> [What you will do]:
1. From the news report on Iran's coronavirus outbreak, extract the passage that begins at the words "Tehran: The coronavirus" and stops after the words "spokesman Kianoush Jahanpour.".
2. Write what comes next in the news report on Iran's coronavirus outbreak, picking up after its last sentence.

> [Text for analysis]:
┄┄┄┄┄┄
20200521_iran_outbreak
A medic treats a patient infected with coronavirus, at a hospital in Tehran, Iran. News outlets in hard-hit Iran said the coronavirus infected more than 10,000 health care workers. The report Thursday, May 21, 2020, carried by semiofficial news agencies including ISNA, cite Deputy Health Minister Qassem Janbabaei, who did not elaborate. However, reports earlier in the week put the number of infected health care workers at only 800. Iran says more than 100 of those workers have died. Image Credit: AP

Tehran: The coronavirus has infected more than 10,000 health care workers in hard-hit Iran, news outlets reported Thursday, as health officials in war-ravaged Yemen and Gaza expressed mounting concern about waves of new cases.

Iran's semi-official news agencies cited Deputy Health Minister Qassem Janbabaei, who did not elaborate. Reports earlier in the week put the number of infected health care workers at only 800. Iran says more than 100 of those workers have died.

Iran is grappling with the deadliest outbreak in the Middle East, with at least 7,249 fatalities among more than 129,000 confirmed cases. Those figures include an additional 66 deaths announced Thursday by Health Ministry spokesman Kianoush Jahanpour.

For most people, the coronavirus causes mild or moderate symptoms, such as fever and cough that clear up in two to three weeks. For some, especially older adults and people with existing health problems, it can cause more severe illness, including pneumonia and death.

Another area of concern is the Gaza Strip, where the Health Ministry has reported 35 new cases in the last three days, bringing the total number to 55. All the new cases have been detected among returnees from abroad who are in mandatory quarantine in facilities at the border.
┄┄┄┄┄┄
> [Provided information]:
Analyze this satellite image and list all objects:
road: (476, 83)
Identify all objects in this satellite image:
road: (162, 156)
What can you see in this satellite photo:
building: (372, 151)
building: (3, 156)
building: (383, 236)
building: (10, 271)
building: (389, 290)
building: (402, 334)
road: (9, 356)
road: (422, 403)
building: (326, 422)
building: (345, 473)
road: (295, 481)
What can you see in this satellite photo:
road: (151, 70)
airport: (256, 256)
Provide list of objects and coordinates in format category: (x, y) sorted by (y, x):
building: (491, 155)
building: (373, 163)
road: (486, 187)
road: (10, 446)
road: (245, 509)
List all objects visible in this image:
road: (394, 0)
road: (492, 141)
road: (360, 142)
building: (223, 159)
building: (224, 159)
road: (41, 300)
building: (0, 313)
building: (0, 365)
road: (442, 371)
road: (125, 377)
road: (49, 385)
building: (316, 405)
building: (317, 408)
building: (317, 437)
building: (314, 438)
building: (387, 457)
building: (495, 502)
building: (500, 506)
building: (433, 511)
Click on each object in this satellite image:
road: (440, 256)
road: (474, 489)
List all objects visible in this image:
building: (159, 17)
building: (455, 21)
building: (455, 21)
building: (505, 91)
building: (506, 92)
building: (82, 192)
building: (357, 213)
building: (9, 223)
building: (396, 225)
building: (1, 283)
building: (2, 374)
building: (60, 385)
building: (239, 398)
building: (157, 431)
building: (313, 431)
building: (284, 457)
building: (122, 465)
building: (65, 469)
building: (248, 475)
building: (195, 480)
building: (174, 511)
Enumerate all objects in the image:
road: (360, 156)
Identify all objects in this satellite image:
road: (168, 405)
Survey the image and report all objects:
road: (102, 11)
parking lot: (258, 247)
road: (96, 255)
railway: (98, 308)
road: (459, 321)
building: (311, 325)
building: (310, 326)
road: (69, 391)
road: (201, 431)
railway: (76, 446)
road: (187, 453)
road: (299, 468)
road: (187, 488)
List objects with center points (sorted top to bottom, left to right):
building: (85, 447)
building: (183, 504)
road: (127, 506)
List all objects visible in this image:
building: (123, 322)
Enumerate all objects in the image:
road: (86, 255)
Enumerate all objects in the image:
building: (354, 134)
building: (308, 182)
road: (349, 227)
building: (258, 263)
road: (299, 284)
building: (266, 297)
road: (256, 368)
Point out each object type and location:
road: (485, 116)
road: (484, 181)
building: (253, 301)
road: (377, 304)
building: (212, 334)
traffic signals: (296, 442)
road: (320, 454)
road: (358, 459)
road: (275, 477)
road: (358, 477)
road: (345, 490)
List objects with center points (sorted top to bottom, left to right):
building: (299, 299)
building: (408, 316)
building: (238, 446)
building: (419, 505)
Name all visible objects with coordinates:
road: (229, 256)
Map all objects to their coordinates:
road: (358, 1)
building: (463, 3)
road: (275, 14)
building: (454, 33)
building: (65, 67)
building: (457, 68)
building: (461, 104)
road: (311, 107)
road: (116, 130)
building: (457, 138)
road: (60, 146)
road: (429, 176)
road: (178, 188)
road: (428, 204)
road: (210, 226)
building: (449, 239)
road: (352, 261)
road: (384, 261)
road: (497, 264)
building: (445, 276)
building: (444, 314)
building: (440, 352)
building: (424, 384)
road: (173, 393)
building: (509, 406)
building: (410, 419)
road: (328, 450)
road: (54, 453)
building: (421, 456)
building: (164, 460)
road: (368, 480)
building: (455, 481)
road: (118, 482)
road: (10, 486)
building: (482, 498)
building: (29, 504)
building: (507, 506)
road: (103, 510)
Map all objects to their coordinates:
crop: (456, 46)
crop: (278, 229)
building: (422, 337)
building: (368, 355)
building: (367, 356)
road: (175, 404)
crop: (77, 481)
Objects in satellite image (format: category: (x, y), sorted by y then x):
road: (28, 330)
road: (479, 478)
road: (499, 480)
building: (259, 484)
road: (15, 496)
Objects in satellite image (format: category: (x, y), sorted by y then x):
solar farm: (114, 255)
┄┄┄┄┄┄
> [Answers to the exercise]:
1.
Tehran: The coronavirus has infected more than 10,000 health care workers in hard-hit Iran, news outlets reported Thursday, as health officials in war-ravaged Yemen and Gaza expressed mounting concern about waves of new cases.

Iran's semi-official news agencies cited Deputy Health Minister Qassem Janbabaei, who did not elaborate. Reports earlier in the week put the number of infected health care workers at only 800. Iran says more than 100 of those workers have died.

Iran is grappling with the deadliest outbreak in the Middle East, with at least 7,249 fatalities among more than 129,000 confirmed cases. Those figures include an additional 66 deaths announced Thursday by Health Ministry spokesman Kianoush Jahanpour.

2.
Yousef Abu El Rish, a senior Health Ministry official, said Thursday it is investigating whether the virus has spread beyond the quarantine facilities, where some 2,000 people are housed.

Gaza's health care system has been severely degraded by a blockade imposed by Israel and Egypt after the Islamic militant group Hamas seized power there in 2007. The territory only has around 60 ventilators for a population of 2 million.

In Egypt, where those publicly questioning the official coronavirus toll have been expelled or thrown in prison, a government official acknowledged for the first time that the state's outbreak is likely much larger than reported.

Khaled Abdel Ghaffar, the minister of higher education, said at a conference Thursday _attended by the president and other top officials _ that disease models suggest the state's current count of 14,229 infections is an estimated "five times lower than" the projected numbers of 71,145, "or more.''

"This is a hypothetical model that we say can be a reality,'' he said, noting that across the world, officials cannot know precisely how many people are infected.

In a separate development, the International Monetary Fund approved nearly $400 million in emergency financial assistance to Jordan, which has largely succeeded in containing its outbreak by imposing wide-ranging quarantine measures.

Jordan, a close Western ally, has reported 672 cases, including nine fatalities.